> [SET PROBLEM 1] In the passage on foreign exchange swaps, what was the notional amount in U.S. dollars of the portion of swaps that was terminated?

> [ARTICLE]
====

In 2025, we entered into foreign exchange swaps with a notional amount of $1,250 million in U.S. dollars ($1,769 million in Canadian dollars) to hedge the U.S. currency exposure of our Series B Notes maturing in 2055. The foreign exchange swaps matured in 2025. The fair value of the foreign exchange swaps at maturity was $13 million. Subsequently, we entered into foreign exchange swaps with a notional amount of $828 million in U.S. dollars ($1,167 million in Canadian dollars), maturing in 2025, to hedge the U.S. currency exposure of our Series B Notes. In 2025, we terminated a portion of these foreign exchange swaps with a notional amount of $456 million in U.S. dollars ($643 million in Canadian dollars). The fair value of the foreign exchange swaps at the date of termination was a liability of $24 million, of which $14 million is reflected in the initial fair value of the cross currency interest rate swaps relating to our Series B Notes described below. The remaining foreign exchange swaps with a notional amount of $372 million in U.S. dollars ($524 million in Canadian dollars) matured in 2025. The fair value of the foreign exchange swaps at maturity was a liability of $2 million. Subsequently, we entered into foreign exchange swaps with a notional amount of $372 million in U.S. dollars ($521 million in Canadian dollars, which reflects the net liability of the matured foreign exchange swaps). The fair value of the foreign exchange swaps at December 31, 2025 was a net liability of $13 million recognized in Other current assets and Trade payables and other liabilities in the statements of financial position.

====

(Extracted data entries)

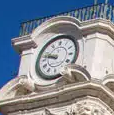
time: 9:47
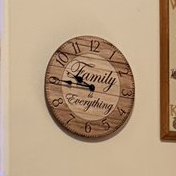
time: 9:45
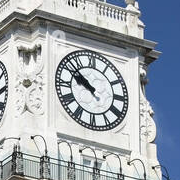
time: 9:51
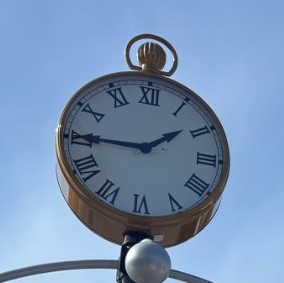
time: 1:45
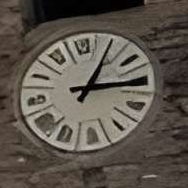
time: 3:05
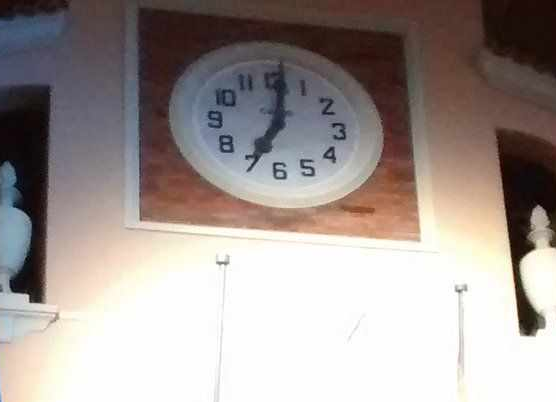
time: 7:01
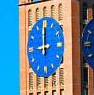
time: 8:59
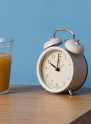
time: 10:00
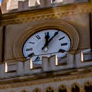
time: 12:05
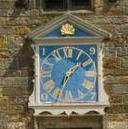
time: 7:08
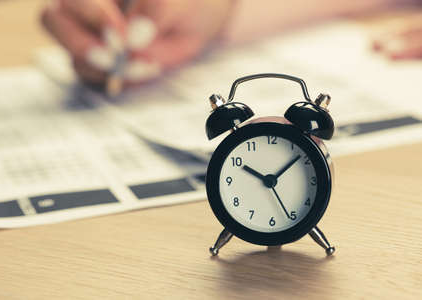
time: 10:08
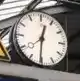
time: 12:30
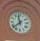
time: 11:38
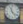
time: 11:22
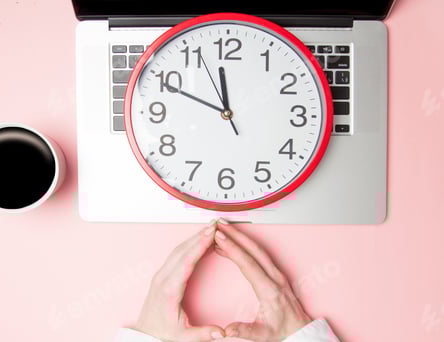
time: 11:49
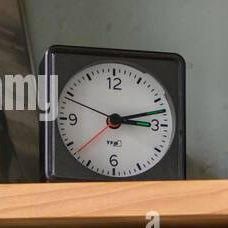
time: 3:12
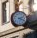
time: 2:18
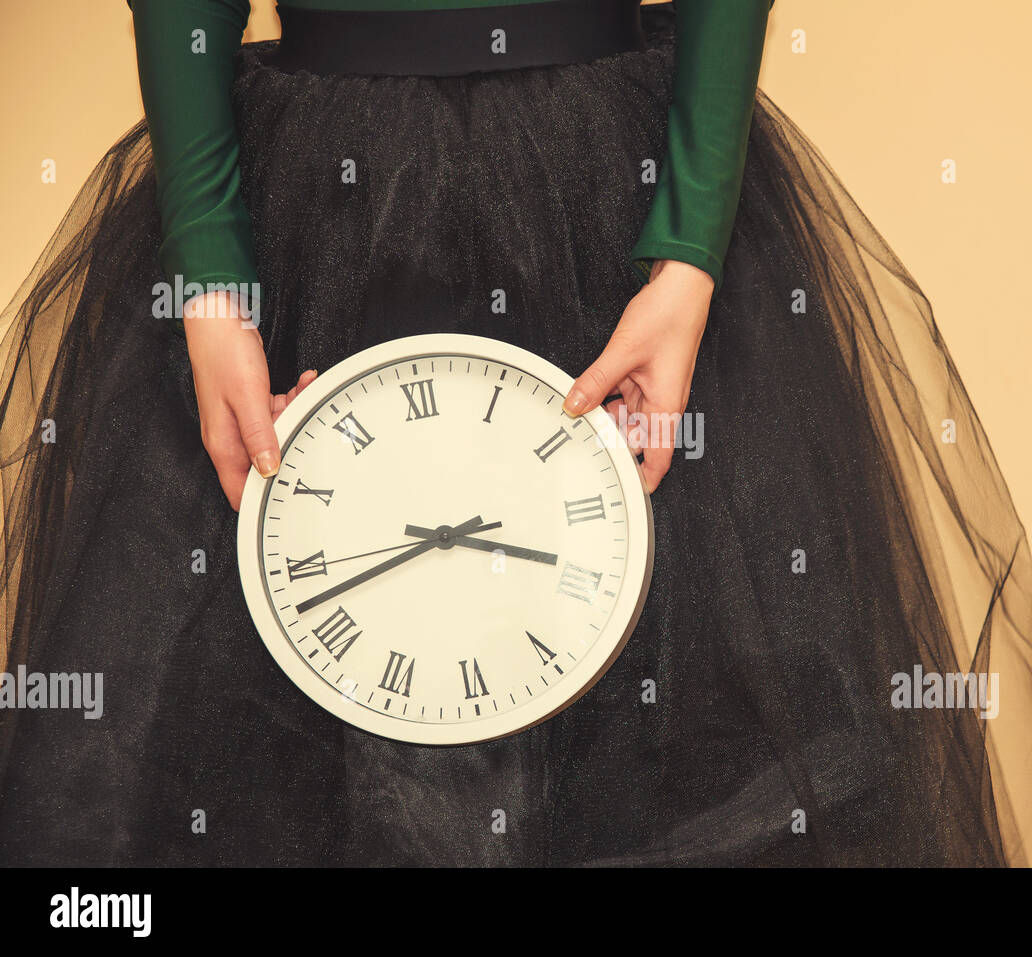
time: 3:42
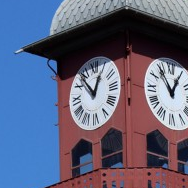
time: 12:53
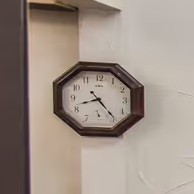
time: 8:23
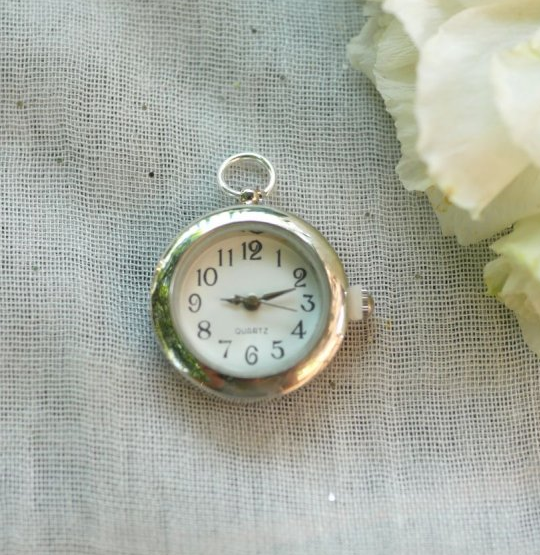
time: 9:11
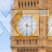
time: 3:31
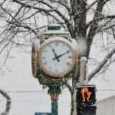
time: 11:10
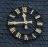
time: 11:44
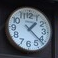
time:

====

> [SET PROBLEM 2] Transcribe the clock reading entries starting at the line containing "time: 10:00" and continuing through the end of the entries, both ends included. Omit the pictures from your answer.

> [REPLY 1] $456 million in U.S. dollars.

> [REPLY 2]
time: 10:00
time: 12:05
time: 7:08
time: 10:08
time: 12:30
time: 11:38
time: 11:22
time: 11:49
time: 3:12
time: 2:18
time: 3:42
time: 12:53
time: 8:23
time: 9:11
time: 3:31
time: 11:10
time: 11:44
time:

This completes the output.